The law requires the Census Bureau to keep everyone's information confidential. By law, your responses cannot be used against you by any government agency or court in any way. The Census Bureau will not share an individual's responses with immigration enforcement agencies, law enforcement agencies, or allow that information to be used to determine eligibility for government benefits. Title 13 makes it very clear that the data we collect can only be used for statistical purposes--we cannot allow it to be used for anything else, including law enforcement.

It's your choice: you can respond securely online, by mail, or by phone.

You will have the option of responding online, by mail, or by phone. Households that don't respond in one of these ways will be visited by a census taker to collect the information in person. Regardless of how you respond, your personal information is protected by law.

Your online responses are safe from hacking and other cyberthreats.

The Census Bureau takes strong precautions to keep online responses secure. All data submitted online are encrypted to protect personal privacy, and our cybersecurity program meets the highest and most recent standards for protecting personal information. Once the data are received, they are no longer online. From the moment the Census Bureau collects responses, our focus and legal obligation is to keep them safe.

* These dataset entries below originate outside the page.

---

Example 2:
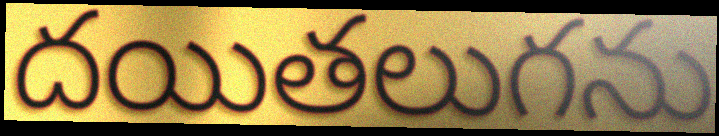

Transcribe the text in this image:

దయితలుగను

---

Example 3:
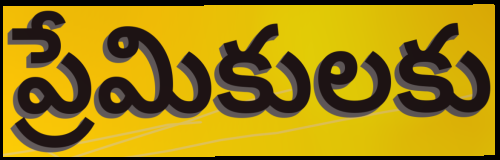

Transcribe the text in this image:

ప్రేమికులకు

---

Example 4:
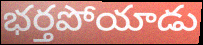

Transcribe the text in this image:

భర్తపోయాడు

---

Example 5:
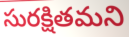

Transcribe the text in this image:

సురక్షితమని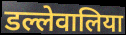
डल्लेवालिया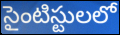
సైంటిస్టులలో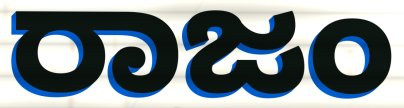
ರಾಜಂ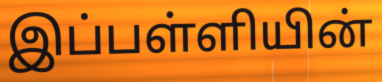
இப்பள்ளியின்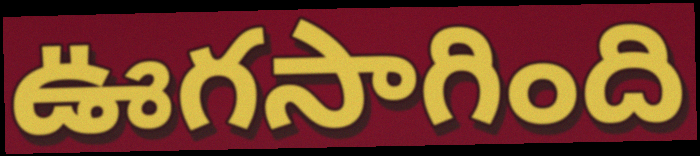
ఊగసాగింది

We are committed to confidentiality.

At the U.S. Census Bureau, we are absolutely committed to keeping your responses confidential. This commitment means it is safe to provide your answers and know that they will only be used to paint a statistical portrait of our nation and communities.

Learn more about the Census Bureau's data protection and privacy program at privacy.

Laws protecting personal census information have withstood challenges.

In 1982, the U.S. Supreme Court confirmed that even addresses are confidential and cannot be disclosed through legal discovery or the Freedom of Information Act (FOIA). In 2010, the U.S. Justice Department determined that the Patriot Act does not override the law that protects the confidentiality of individual census responses. No court of law can subpoena census responses.